▶ _Work item_
Rewrite the rows below with "greater than" changed to "less than" and everything else unchanged. Omit the pictures from your version.

====================

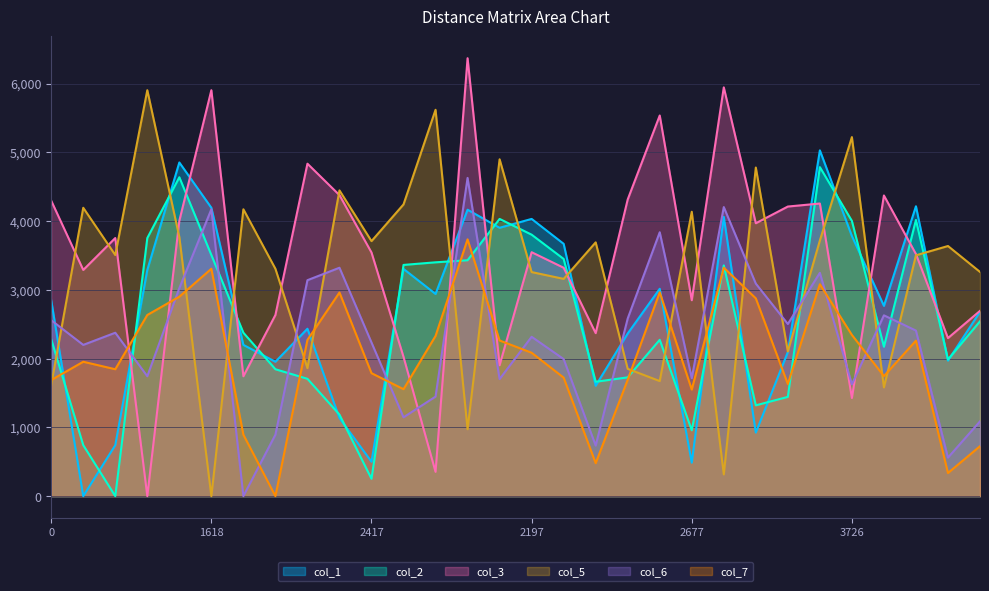

Read the col_5 value at 0, to the nearest 100.

1600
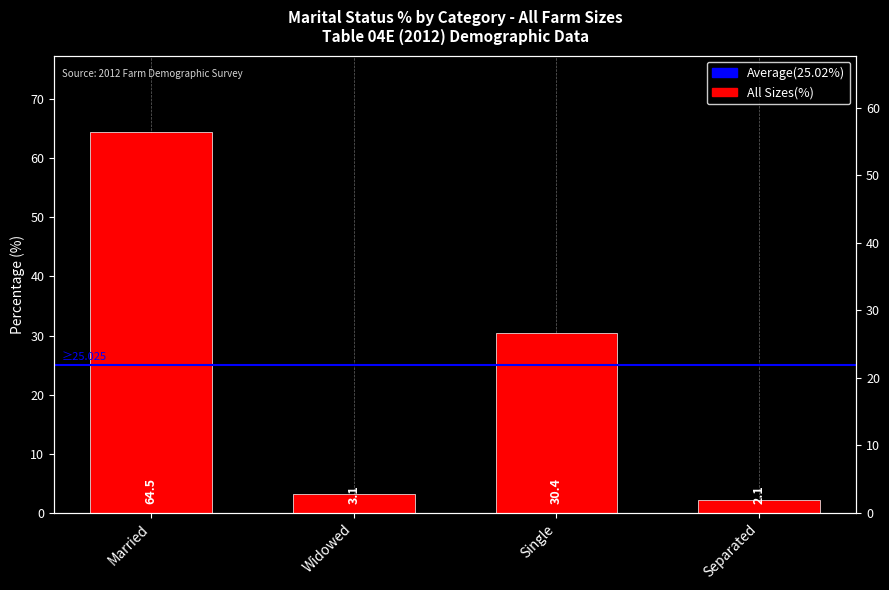

Which has a higher value, Married or Single?

Married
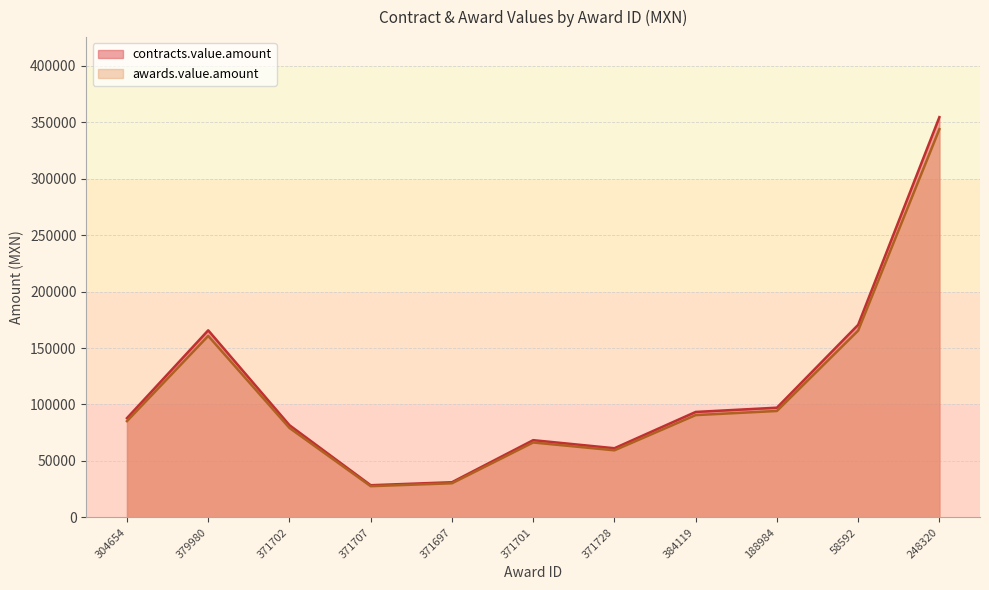

Is the value of contracts.value.amount at 371697 greater than the value of awards.value.amount at 371728?

No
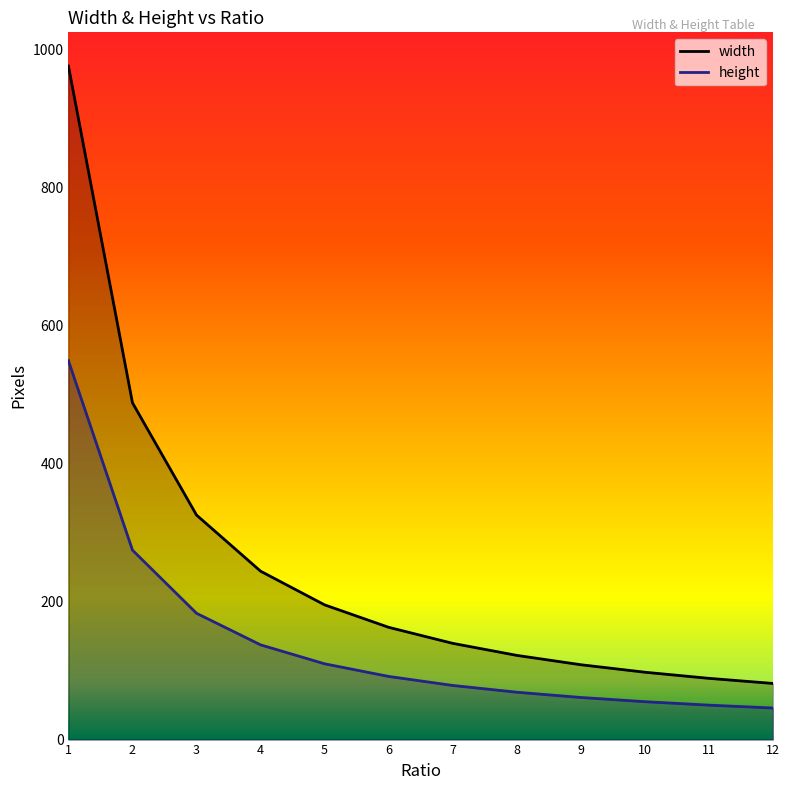

Reading left to right, list all the values displayed in this chart.

width: 976.0	488.0	325.3	244.0	195.2	162.7	139.4	122.0	108.4	97.6	88.7	81.3
height: 549.0	274.5	183.0	137.2	109.8	91.5	78.4	68.6	61.0	54.9	49.9	45.8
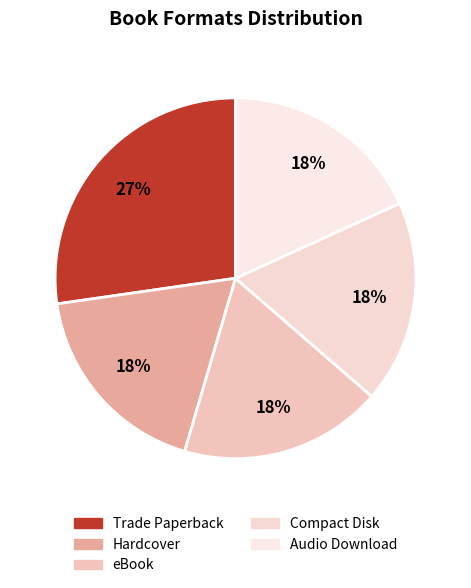

True or false: Hardcover accounts for 18% of the total.

True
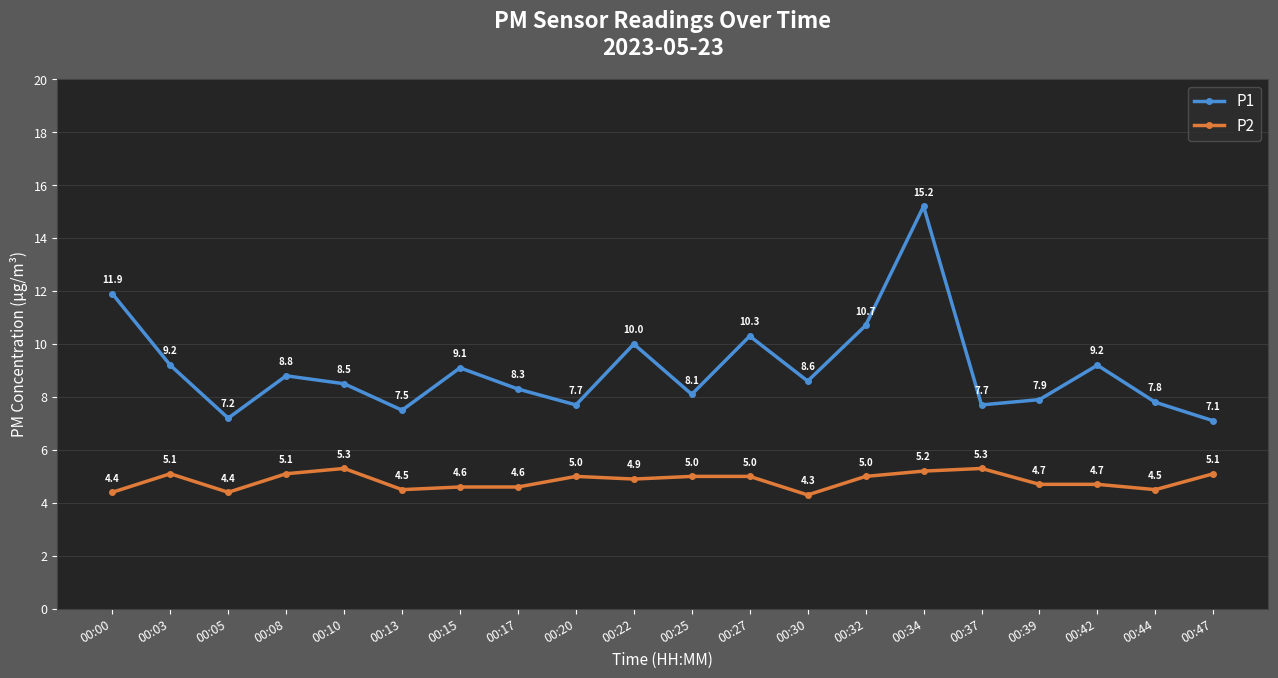

At 00:42, list the series in order from largest to smallest.

P1, P2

====================

▶ _Exercise solution_
Read the col_5 value at 0, to the nearest 100.

1600

Which has a higher value, Married or Single?

Married

Is the value of contracts.value.amount at 371697 less than the value of awards.value.amount at 371728?

No

Reading left to right, list all the values displayed in this chart.

width: 976.0	488.0	325.3	244.0	195.2	162.7	139.4	122.0	108.4	97.6	88.7	81.3
height: 549.0	274.5	183.0	137.2	109.8	91.5	78.4	68.6	61.0	54.9	49.9	45.8

True or false: Hardcover accounts for 18% of the total.

True

At 00:42, list the series in order from largest to smallest.

P1, P2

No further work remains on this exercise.